All learner corpora available at our institute originated from handwritten learner texts and vary with respect to age, L1 and L2 of the writers, text type, time of data collection, size of the corpus and annotations. Click on a name of a corpus in the list below to see more details about each learner corpus.
- KoKo Corpus: An L1 corpus with German argumentative essays written by students from German upper secondary schools in Germany, Austria and South Tyrol (12th grade).
- ITACA Corpus: An L1 corpus with Italian argumentative essays collected from Italian upper secondary schools in South Tyrol (12th grade).
- Kolipsi Corpus Family: A collection of Italian and German L2 learner texts from upper secondary schools (12th grade) in South Tyrol :
- Kolipsi-1 Corpus: German and Italian L2 corpus collected in 2007
- Kolipsi-1 (L1): reference corpus with texts from L1 writers
- Kolipsi-2 Corpus: German and Italian L2 corpus collected in 2017
- Kolipsi-Matura Corpus: official Matura exam texts in L1 from a subset of the participants in Kolipsi-1 collected in 2009
- LEONIDE: A longitudinal trilingual learner corpus (Italian, German, English) of young learners (lower secondary school)
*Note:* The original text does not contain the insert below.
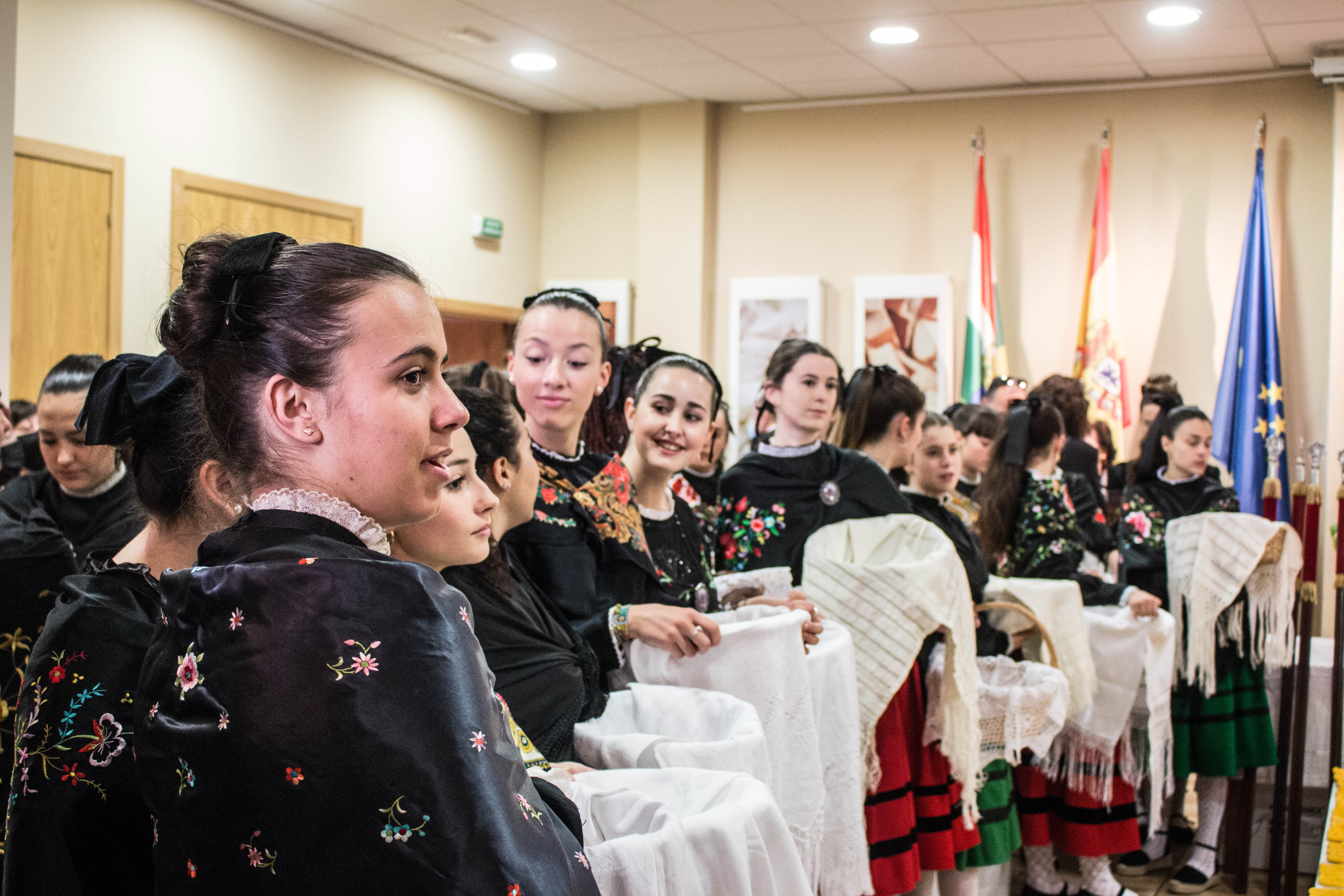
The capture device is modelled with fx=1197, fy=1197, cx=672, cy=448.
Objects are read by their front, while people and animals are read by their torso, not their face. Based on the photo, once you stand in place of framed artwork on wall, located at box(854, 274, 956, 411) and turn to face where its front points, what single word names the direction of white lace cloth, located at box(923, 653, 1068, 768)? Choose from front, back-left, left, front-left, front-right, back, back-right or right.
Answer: front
- Merlin Corpus: A trilingual learner corpus (Italian, German, Czech) with texts produced by adults
- LEKO Corpus: A subset of the Italian texts from the Kolipsi 1 and Merlin corpora, containing lexical annotations for phraseological elements in the student texts.
The learner corpora are available for corpus queries via the ANNIS interface. The interface enables simple queries on single and multi-word expressions as well as more sophisticated queries considering annotations and metadata.
You can directly access all learner corpora on ANNIS. Each corpora provides a set of searchable annotations and metadata information that might be useful for your research.
All learner corpora are documented and stored on a repository and made available for download via the Eurac Research Clarin Centre.
On the repository, you will find all learner corpora available the Institute of Applied Linguistics listed above for download. In addition, the repository provides documentation files, metadata files, and annotation files.